YOUR ASSIGNMENT
Which lines in the records below contain the word "https"? Copy each one.

Plain-text document sources
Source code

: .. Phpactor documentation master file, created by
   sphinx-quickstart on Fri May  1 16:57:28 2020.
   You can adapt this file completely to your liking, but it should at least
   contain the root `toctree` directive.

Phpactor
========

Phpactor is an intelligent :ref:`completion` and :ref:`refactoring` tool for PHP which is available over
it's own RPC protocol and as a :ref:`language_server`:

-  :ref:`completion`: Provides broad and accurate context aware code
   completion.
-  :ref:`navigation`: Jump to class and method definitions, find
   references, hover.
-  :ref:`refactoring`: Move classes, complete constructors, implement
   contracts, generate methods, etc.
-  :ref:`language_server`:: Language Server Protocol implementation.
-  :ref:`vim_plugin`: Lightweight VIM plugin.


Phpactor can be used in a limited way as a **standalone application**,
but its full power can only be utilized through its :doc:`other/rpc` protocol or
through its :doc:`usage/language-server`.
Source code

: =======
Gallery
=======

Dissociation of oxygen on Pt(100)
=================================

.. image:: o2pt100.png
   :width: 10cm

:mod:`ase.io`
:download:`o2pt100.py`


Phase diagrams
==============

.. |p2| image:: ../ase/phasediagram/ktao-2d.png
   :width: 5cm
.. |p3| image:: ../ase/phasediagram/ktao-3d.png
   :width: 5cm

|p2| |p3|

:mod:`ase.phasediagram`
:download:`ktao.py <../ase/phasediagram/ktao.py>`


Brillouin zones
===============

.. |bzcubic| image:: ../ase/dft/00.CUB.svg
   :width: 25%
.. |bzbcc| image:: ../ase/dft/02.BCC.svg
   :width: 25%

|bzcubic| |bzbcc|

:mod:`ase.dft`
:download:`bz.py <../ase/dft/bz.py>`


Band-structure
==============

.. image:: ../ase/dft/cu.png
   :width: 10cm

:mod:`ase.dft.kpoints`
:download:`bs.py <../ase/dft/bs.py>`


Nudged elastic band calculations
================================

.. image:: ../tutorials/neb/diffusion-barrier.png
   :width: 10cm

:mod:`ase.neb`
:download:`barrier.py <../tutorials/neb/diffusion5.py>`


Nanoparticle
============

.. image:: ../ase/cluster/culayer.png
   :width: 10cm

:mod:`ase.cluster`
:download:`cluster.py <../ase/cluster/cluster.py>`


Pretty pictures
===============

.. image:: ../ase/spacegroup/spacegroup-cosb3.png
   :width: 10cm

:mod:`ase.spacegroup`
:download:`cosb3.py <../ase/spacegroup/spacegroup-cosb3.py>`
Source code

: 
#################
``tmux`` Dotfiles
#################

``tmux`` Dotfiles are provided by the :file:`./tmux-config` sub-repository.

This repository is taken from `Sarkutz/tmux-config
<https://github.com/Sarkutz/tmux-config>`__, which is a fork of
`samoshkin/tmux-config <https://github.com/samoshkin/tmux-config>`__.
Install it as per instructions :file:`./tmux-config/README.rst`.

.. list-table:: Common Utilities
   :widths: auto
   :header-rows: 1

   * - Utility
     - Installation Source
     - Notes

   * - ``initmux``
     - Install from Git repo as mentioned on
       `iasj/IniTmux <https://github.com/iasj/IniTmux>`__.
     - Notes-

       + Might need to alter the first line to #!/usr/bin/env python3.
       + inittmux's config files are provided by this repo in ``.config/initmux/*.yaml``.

COMPLETED TASK
<https://github.com/Sarkutz/tmux-config>`__, which is a fork of
`samoshkin/tmux-config <https://github.com/samoshkin/tmux-config>`__.
       `iasj/IniTmux <https://github.com/iasj/IniTmux>`__.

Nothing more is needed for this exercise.